Wraith tokenizes scrubbed values with an HMAC key. The same input produces the same scrub token only when the same key is used. In CI, set a stable WRAITH_HMAC_KEY before recording, packing, or comparing artifacts whose scrubbed values or digests must remain stable:

Terminal window
export WRAITH_HMAC_KEY="$CI_WRAITH_HMAC_KEY"

Do not commit the key. Rotating it is allowed, but it changes scrub tokens and can change packed twin digests in digest-pinned workflows.

This key is not provider auth. Recorded credentials are scrubbed; live provider runs still need credentials injected by your harness or by the intent-contract auth environment.

Wraith also scrubs synthesized responses on serve. Values under PII-shaped field names such as name, email, phone, and login may be tokenized on the wire even if they came from synthetic fixture data or the current agent’s request. If fixture values are deliberately non-sensitive and must round-trip verbatim, configure the twin’s PII policy explicitly.

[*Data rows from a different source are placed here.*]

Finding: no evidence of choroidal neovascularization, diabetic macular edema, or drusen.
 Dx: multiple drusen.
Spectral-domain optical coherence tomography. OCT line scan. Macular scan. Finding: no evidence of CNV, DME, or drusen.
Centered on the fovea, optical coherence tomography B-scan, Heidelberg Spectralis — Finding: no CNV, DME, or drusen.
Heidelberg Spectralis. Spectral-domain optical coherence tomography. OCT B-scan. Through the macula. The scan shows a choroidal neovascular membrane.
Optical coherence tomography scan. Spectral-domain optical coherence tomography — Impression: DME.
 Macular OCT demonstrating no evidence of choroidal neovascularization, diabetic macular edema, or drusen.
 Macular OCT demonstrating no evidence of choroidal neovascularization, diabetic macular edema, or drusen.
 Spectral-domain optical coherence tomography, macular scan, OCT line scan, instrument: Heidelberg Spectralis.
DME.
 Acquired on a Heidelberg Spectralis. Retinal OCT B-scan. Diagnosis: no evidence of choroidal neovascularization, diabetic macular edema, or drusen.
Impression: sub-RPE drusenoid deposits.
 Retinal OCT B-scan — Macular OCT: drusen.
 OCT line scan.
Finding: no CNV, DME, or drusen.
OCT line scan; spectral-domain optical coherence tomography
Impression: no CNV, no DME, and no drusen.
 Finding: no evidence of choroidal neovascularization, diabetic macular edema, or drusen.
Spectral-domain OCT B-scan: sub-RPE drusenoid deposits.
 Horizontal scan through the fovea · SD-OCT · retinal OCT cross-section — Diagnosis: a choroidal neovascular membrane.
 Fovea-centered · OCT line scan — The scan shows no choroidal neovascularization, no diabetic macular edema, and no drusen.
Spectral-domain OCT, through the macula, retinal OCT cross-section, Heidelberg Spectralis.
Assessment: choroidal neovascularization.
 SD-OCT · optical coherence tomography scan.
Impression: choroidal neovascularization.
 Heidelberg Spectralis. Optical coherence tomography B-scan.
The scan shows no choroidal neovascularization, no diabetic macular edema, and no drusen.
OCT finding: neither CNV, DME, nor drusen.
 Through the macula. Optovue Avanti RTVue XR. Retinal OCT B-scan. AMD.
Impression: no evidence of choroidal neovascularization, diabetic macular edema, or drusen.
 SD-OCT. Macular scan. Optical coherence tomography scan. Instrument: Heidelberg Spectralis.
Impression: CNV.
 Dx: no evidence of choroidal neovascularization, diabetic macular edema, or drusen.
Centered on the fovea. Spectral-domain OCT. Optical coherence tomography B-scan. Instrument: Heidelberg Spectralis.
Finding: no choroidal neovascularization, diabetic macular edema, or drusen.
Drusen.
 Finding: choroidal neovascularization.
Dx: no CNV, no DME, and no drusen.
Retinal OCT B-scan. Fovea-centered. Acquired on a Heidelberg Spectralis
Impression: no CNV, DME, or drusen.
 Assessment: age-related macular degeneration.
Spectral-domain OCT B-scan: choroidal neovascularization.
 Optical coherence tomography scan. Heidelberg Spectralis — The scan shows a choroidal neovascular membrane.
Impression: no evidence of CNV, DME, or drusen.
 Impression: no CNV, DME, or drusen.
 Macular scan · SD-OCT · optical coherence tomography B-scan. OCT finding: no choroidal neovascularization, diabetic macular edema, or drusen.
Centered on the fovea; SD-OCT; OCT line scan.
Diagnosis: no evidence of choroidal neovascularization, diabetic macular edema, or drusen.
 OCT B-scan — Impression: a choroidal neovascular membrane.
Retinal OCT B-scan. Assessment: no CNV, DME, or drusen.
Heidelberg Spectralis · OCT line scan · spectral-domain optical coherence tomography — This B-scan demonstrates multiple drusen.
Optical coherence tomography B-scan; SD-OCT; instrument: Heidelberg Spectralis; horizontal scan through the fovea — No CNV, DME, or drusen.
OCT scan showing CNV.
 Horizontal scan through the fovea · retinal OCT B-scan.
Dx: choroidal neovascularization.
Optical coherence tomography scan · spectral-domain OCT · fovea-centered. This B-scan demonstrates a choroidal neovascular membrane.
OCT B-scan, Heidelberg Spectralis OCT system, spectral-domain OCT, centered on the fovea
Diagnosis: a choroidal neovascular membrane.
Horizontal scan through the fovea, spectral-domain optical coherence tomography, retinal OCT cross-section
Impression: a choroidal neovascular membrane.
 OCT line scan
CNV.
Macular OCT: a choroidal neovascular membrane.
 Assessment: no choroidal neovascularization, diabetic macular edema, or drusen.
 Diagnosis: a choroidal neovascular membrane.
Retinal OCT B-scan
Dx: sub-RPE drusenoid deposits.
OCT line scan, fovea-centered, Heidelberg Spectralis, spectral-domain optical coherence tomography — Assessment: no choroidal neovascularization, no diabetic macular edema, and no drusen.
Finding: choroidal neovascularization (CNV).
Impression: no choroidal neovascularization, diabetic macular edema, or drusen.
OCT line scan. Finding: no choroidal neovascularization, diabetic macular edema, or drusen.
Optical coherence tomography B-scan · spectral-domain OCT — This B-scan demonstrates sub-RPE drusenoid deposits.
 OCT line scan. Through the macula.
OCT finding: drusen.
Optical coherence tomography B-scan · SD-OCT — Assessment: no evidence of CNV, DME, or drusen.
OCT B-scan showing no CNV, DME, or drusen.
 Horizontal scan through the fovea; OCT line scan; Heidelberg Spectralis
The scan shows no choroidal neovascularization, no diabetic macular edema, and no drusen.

Prefer one shared server plus X-Wraith-Session. Start one wraith serve process per agent when:

  • the client cannot reliably send custom headers;
  • the test mutates global control-plane state;
  • agents need different serve-wide flags such as --fault-profile, --rate-limit, --clock, or --fixture;
  • you need operating-system isolation for logs, ports, or process lifetime.
Terminal window
wraith serve checkout \
--port 0 \
--ready-json "/tmp/wraith-$AGENT_ID.json" \
--unknown-entity not_found \
--fixture "$AGENT_FIXTURE" \
--seed "$AGENT_SEED" \
--clock deterministic \
--clock-epoch 1700000000 &

In that fallback, each process has its own default namespace and global reset surface, so POST /__wraith/reset is scoped to that one agent process.

wraith up forwards manifest-level fixture, clock, clock epoch, and control-token settings into each child wraith serve process:

wraith-project.toml
[[twins]]
name = "billing"
port = 8081
fixture = "checkout:happy-path"
clock = "deterministic"
clock_epoch = 1700000000
control_token_env = "WRAITH_CONTROL_TOKEN"
Terminal window
wraith up
wraith env --format json

When one agent calls several twins, use the same X-Wraith-Session value on every request to every twin so each API sees that agent’s isolated namespace.

Loopback binds allow /__wraith/* control endpoints without authentication. Non-loopback binds require --control-token-env, and non-exempt control requests must send Authorization: Bearer <token>. Health, ready, and info remain unauthenticated.

Do not expose a shared agent sandbox on a non-loopback address without a control token. Session reset and delete are intentionally powerful.